Mr. Wyeth has expressed my same idea why “High Side of the Canoe” has few details outside the canoe. Because my painting is more about the bright summer day feeling of the memory, when my grown daughter was young and we spent weeks on end each summer camping with grandpa. I feel what I felt when I look at it, so I have succeeded in painting a distant and long ago feeling that I remembered so strongly. Sometimes when I start, I do not know exactly what needs to be in the painting to call up that emotion. That elusiveness may be because I have only recently gotten reflective enough to linger in the feelings instead of fleeting by on my way to something else, or it may be that finally my skills have begun to mature enough to capture the subtleties of those thoughts.

I am currently working on a companion to “High Side of the Canoe” which I sketched awhile back – my toddler son enthralled with a fish that grandpa has conjured from the lake. The set is jointly about my father’s joy at sharing his love of nature with another of his grandchildren. I am still sketching and experimenting with the thoughts; I do not know if it will spontaneously spill out one day (as some paintings do) or gradually build until the thought is magically implied almost like an optical illusion.

Another quote from Wyeth’s interview with Thomas Hoving struck a chord with me.

“But all these changes happened in my brush as I worked. I felt I had to let myself go and felt also that I had to record memory and the present and perhaps a bit of the future.” (62 Wyeth)

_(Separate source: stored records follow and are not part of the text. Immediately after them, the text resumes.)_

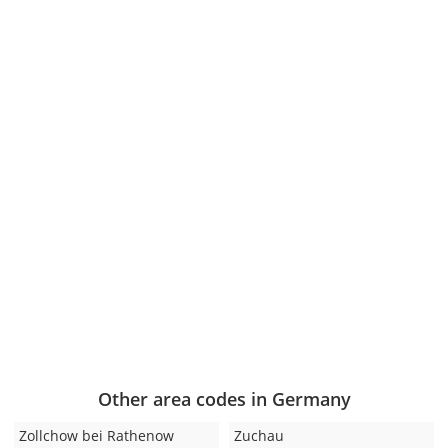
Other area codes in Germany
Zollchow bei Rathenow
Zuchau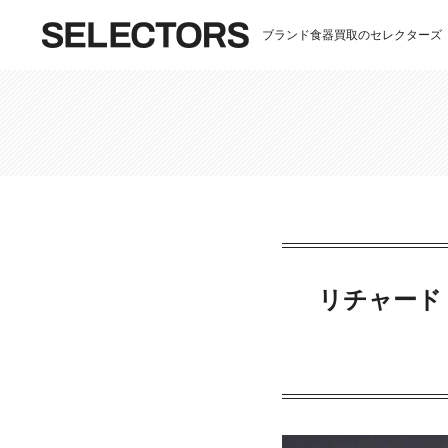
ブランド食器買取のセレクターズ
リチャード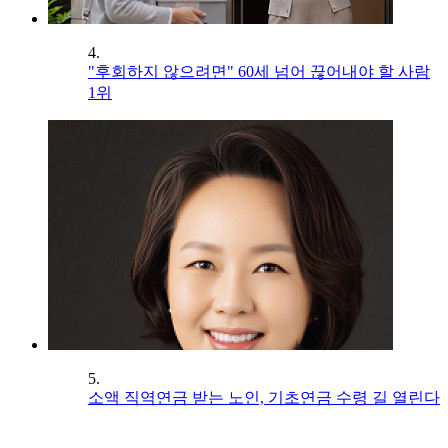
4.
"후회하지 않으려면" 60세 넘어 끊어내야 할 사람
1위
5.
소액 직역연금 받는 노인, 기초연금 수령 길 열린다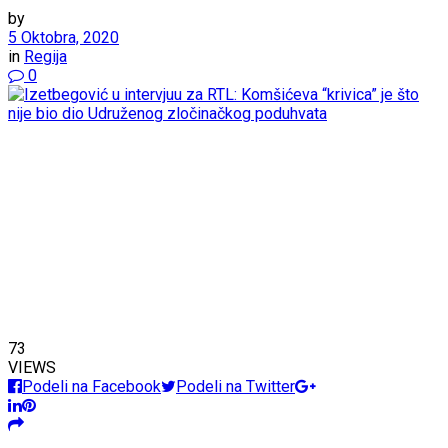
by
5 Oktobra, 2020
in
Regija
0
73
VIEWS
Podeli na Facebook
Podeli na Twitter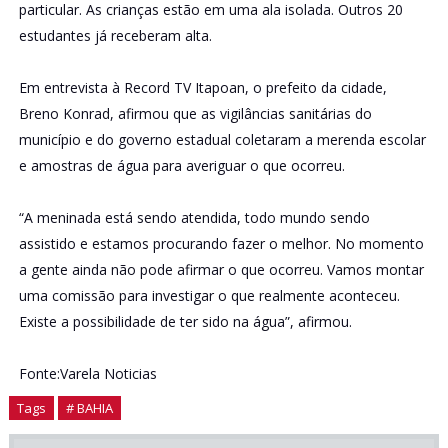
particular. As crianças estão em uma ala isolada. Outros 20
estudantes já receberam alta.
Em entrevista à Record TV Itapoan, o prefeito da cidade,
Breno Konrad, afirmou que as vigilâncias sanitárias do
município e do governo estadual coletaram a merenda escolar
e amostras de água para averiguar o que ocorreu.
“A meninada está sendo atendida, todo mundo sendo
assistido e estamos procurando fazer o melhor. No momento
a gente ainda não pode afirmar o que ocorreu. Vamos montar
uma comissão para investigar o que realmente aconteceu.
Existe a possibilidade de ter sido na água”, afirmou.
Fonte:Varela Noticias
Tags
# BAHIA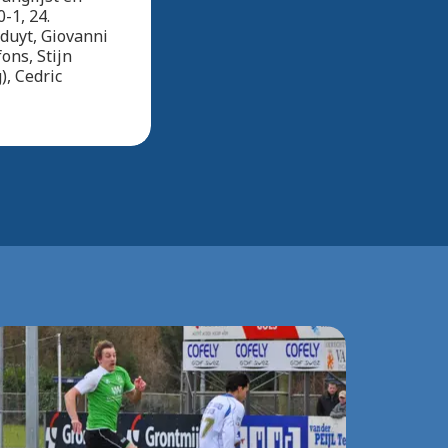
-1, 24.
duyt, Giovanni
ons, Stijn
), Cedric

I am halfway through this book, and love the questions Thomas Hoving asks Andrew Wyeth, and I love Mr. Wyeth’s answers. I have re-read passages from this book over and over because they impacted me so much. Andrew Wyeth has validated some things that had bothered me about my artistic process: the many sketches and studies it takes me to develop an elusive thought, the time an idea sits in my mind gathering essence before being painted, the satisfactory moment when an emotion or memory has lodged itself in the painting. I feel more courageous about proceeding with my art. I better appreciate Andrew Wyeth’s process, while reading this book and looking over the many preparatory sketches for the artworks being discussed.

If you are also interested in hearing some of Andrew Wyeth’s own thoughts about the way some of his paintings developed, this book can be purchased from Amazon and Google Books, my father found it for less at a yard sale (a rare find), but I haven’t seen an ebook although Open Library has other books featuring his work.

I strongly recommend this book and can’t wait to hug my dad for giving it to me!


5 thoughts on “Learning, Remembering and Creating

    1. so much for complaining about the model mvnoig! think there is something in one of Robert Hale’s lectures where he jokes about students complaining the model was breathing! Seriously i do think one captures something from that slight animation that one cannot get from painting from a photograph

  1. I agree, sort of. Trying to remember the depth of the original subject with only sketches or photo references as reminders is elusive, but some artists apply years of experience to remembering and attempting to recreate the magical bits that didn’t make it onto the references. Most develop highly individualized methods of translating the unique way the original scene interested them. The rest is in observing something special and having it in the mind to frame that somehow.

    If I am working on a painting and it seems dull and lifeless, I keep at it or start anew. I expect my skills to grow in the process, which has nothing to do with whether I stay on location or sketch it or photograph it. It is a part of me developing my abilities to communicate what was special about the scene.